Apa kabarmu?
Terdengar sangat basa-basi bukan? Tapi ini pertanyaan sungguhanku, kau tak ingin bertanya mengapa? Baiklah, setelah pembicaraan serius kita tempo hari tentang keputusanku itu, kau selalu saja datang menjelma dirimu menjadi mimpi buruk.
Entahlah, sepertinya memang rasa bersalahku sangat besar akan itu.
Apa kabarmu?
Kau ingat? Pembicaraan manis kita terhenti ketika ku katakan bahwa untuk tetap bersama masing-masing kita harus rela menunggu dan berjuaang serta saling mneguatkan, kala itu kau bertanya mengapa, ku jelaskan padamu tentang tanggungjawabku saat ini, tentang impian2ku, tentang ketidak mampuanku mengiyakan rencanamu yang menurutku terlalu cepat, tentang permohonan untuk menunggu beberapa saat, sampai kita benar2 siap. Kau terdiam, lama sekali. Aku tak mengerti ketika itu apa yang ada di benakmu.
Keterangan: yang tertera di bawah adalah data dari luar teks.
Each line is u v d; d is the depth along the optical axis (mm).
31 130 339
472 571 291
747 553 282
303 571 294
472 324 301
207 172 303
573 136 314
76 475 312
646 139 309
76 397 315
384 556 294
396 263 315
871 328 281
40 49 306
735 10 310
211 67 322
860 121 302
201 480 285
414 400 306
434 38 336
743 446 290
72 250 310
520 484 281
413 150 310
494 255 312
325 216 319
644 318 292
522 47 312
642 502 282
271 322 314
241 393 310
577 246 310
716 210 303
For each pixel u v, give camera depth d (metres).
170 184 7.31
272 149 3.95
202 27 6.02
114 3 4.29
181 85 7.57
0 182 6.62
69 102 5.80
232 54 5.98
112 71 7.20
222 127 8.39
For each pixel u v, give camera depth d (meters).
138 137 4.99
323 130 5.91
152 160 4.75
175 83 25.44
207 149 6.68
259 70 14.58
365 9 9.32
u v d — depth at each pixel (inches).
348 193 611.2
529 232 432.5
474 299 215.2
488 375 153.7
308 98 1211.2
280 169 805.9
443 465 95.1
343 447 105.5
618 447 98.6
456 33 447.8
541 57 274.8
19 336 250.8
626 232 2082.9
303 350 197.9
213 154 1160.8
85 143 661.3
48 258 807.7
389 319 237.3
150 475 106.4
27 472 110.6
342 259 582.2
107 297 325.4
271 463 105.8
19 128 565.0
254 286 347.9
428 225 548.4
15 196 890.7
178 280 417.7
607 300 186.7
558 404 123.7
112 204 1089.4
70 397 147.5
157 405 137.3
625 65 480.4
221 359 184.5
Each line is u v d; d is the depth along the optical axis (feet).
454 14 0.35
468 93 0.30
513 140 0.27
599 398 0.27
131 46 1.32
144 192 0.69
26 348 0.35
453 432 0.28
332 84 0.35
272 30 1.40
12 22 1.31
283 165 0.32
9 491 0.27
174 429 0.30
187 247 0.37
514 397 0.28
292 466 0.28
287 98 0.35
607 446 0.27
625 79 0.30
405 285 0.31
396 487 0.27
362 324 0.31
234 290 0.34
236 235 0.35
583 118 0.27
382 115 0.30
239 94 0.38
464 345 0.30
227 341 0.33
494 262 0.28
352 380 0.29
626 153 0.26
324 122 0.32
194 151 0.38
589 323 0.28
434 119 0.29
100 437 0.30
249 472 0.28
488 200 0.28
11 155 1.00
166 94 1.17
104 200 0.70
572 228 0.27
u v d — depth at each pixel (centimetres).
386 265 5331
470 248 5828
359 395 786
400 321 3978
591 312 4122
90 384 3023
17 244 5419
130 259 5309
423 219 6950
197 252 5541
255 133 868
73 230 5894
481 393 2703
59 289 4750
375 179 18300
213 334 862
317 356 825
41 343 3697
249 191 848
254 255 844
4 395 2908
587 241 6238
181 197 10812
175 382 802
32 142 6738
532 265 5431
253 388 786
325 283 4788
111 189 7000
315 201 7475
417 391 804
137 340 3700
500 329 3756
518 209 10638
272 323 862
Tapi waktu itu, dengan terburu-buru ku katakan padamu bahwa jika waktu tak lagi bersahabat dengan *kita* dan menantiku adalah kesia-siaan bagimu, hitungan tahun tidaklah sebentar dan pastinya menguji, maka ku persilahkan kau melangkah terlebih dahulu dan tak perlu kau kabarkan apapun padaku, mungkin kau juga ingat ketika itu ku pinta darimu untuk do'akan aku kuat ketika hal itu benar-benar terjadi.
Pembicaraan malam itu berakhir sangat getir, jangan tanya apakah aku menangis atau tidak karna kau tau betapa cengengnya aku.
Namun, setelah pembicaraan itu kitapun tak berkabar apa-apa, pikirku masing2 kita sedang sibuk mengendapkan pemahaman kita tentang bagaimana cerita yang sudah menahun ini bertemu titiknya, baiklah tak mengapa.
Apa kabarmu?
Beberapa waktu lalu, sesorang menelfonku. Ku jawab dengan sangat biasa karna nomernya tidak dikenal tapi ternyata yang menelfonku adalah ibumu, terbayang betapa kagetnya aku yang kemudian berpura-pura ceria, bertukar kabar dan beliau menasehatiku untuk menjaga kesehatan dll. Huufft... harusnya kau melihat ekspresi tololku ketika itu, sama seperti telfon-telfon sebelmnya ibumu selalu bertanya kapan aku bisa bertandang kerumahmu, bercerita tentang hal-hal yang beliau alami seperti lampu yang mati atau bercerita tentang adik-adikmu yang beranjak besar sampai rencana memasukkan adikmu ke sekolah kita dulu. Ahhhh ibuuuu...
Entah, setelah pembicaraan via telfon itu aku ingin sekali marah padamu, mengapa tak kau beritahukan pada beliau tentang kita? Mengapa kau siksa aku dengan sapaan hangat beliau? Mengapa masih saja pembicaraan tentnag ini menyisakan perih?
Apa kabarmu? Beberapa bulan terakhir keberadaanku di Bandung sangat banyak membantuku, aktifitas2ku, teman2 baruku, tempat2 baru yang ku kunjungi, ah aku rindu bercerita padamu seperti biasa.
Apa kabarmu? Itu juga pertanyaaan ibuku beberapa hari yang lalu, aku tersenyum kecut kala itu, bingung hendak ku jawab bagaimana,
Apa kabarmu? Beberapa hari terakhir ada kabar menyedihkan dari rumahku, Bapakku sakit, mamak hanya sendiri. Biasanya ketika seperti ini kau selalu menenangkanku, ketika panikku berlebih kau selalu punya cara mengendalikanku.
Apa kabarmu? Tak inginkah kau bertanya tentang rindu? Bukan tak bisa ku bertanya langsung, tapi saat ini tak bersuara ditengah diam kita adalah terbaik. Mungkin aku sedang berusaha melepaskanmu berlahan, mungkin juga kau.
Apa kabarmu, itu yang kutanya pada angin malam ini.
Tak ku berharap kau baca tulisan tak berarti ini.